All the while I was asking myself these questions, we were moving farther from the scene and the likelihood that I could be any help to this cat.

It felt like my ethics were on a timer “Tick, tock. Does he stop?” It felt like I was sweating the final “Jeopardy” question.

If I didn’t stop, I was sure people would report my calculated callousness.

Tick tock. I hated the questions I was asking myself. I hated who I was being — or not being.

I signaled my intention to do a U-turn.

“Dad? What are you doing?”

“Going back.”

“What for? That cat was dead long before you hit it.”

“Really?” I asked with some relief that I wasn’t the cause of death.

“Yup,” she said, nose upturned, “road kill.”

What did I do?

I continued to school and work with a certain amount of pride that I hadn’t caused the death of this pet. True, it wasn’t a real pride, but it has its parallel in life.

Often we live life with some warped paraphrase of the Hippocratic Oath.

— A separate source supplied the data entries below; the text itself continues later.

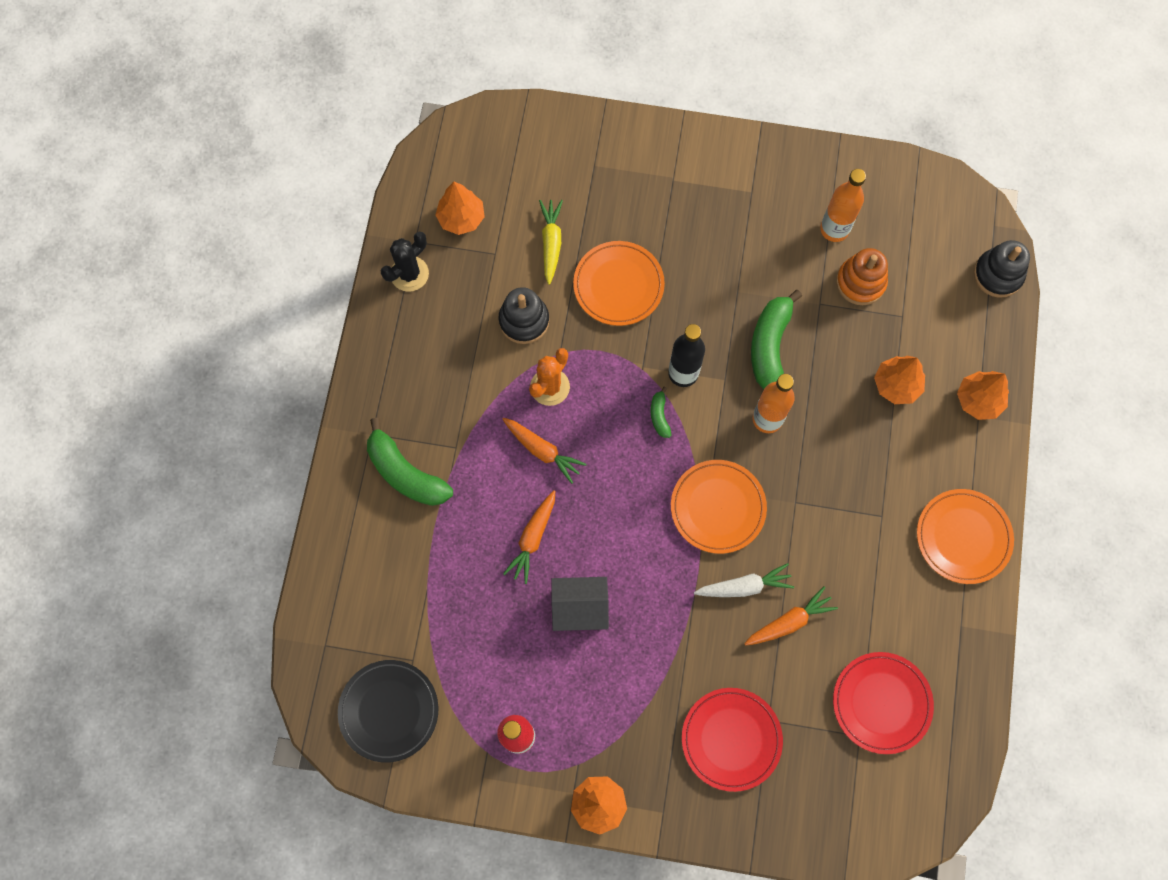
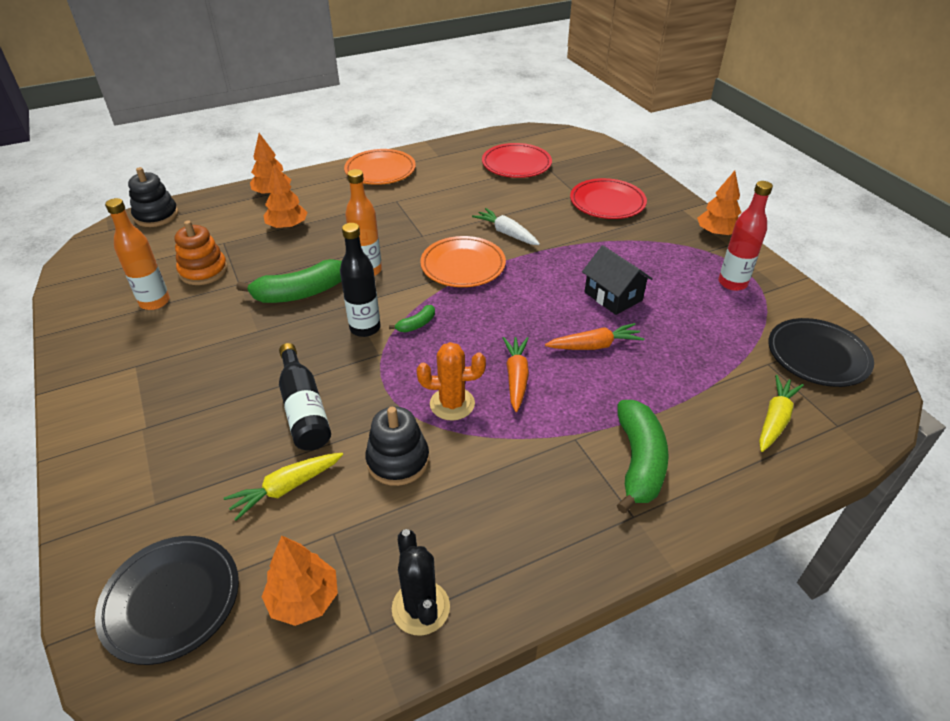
camera: 125 degrees left, 30 degrees down
(364, 605) = (775, 419): none -> yellow carrot
(409, 274) = (420, 608): black cactus -> black cactus turned 60 degrees clockwise
(512, 153) = (171, 600): none -> black plate
(618, 285) = (304, 409): orange plate -> black bottle
(789, 621) = (508, 209): orange carrot -> none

Instead of saying, “First, do no harm,” we live as if “do no harm” is our only rule.

But as I discovered in my encounter with a roadside carcass, there is no honor in simply being able to say, “I caused no one’s demise today,” or to say, “I stepped on no one to get to where I am.”

The honor is not to say, I took no life, but the honor is to say I gave my life. I gave it to help someone, stand up for someone who had been run over, and make another person greater than myself. Or as Jesus said, “Greater love has no one than this, that he lay down his life for his friends.”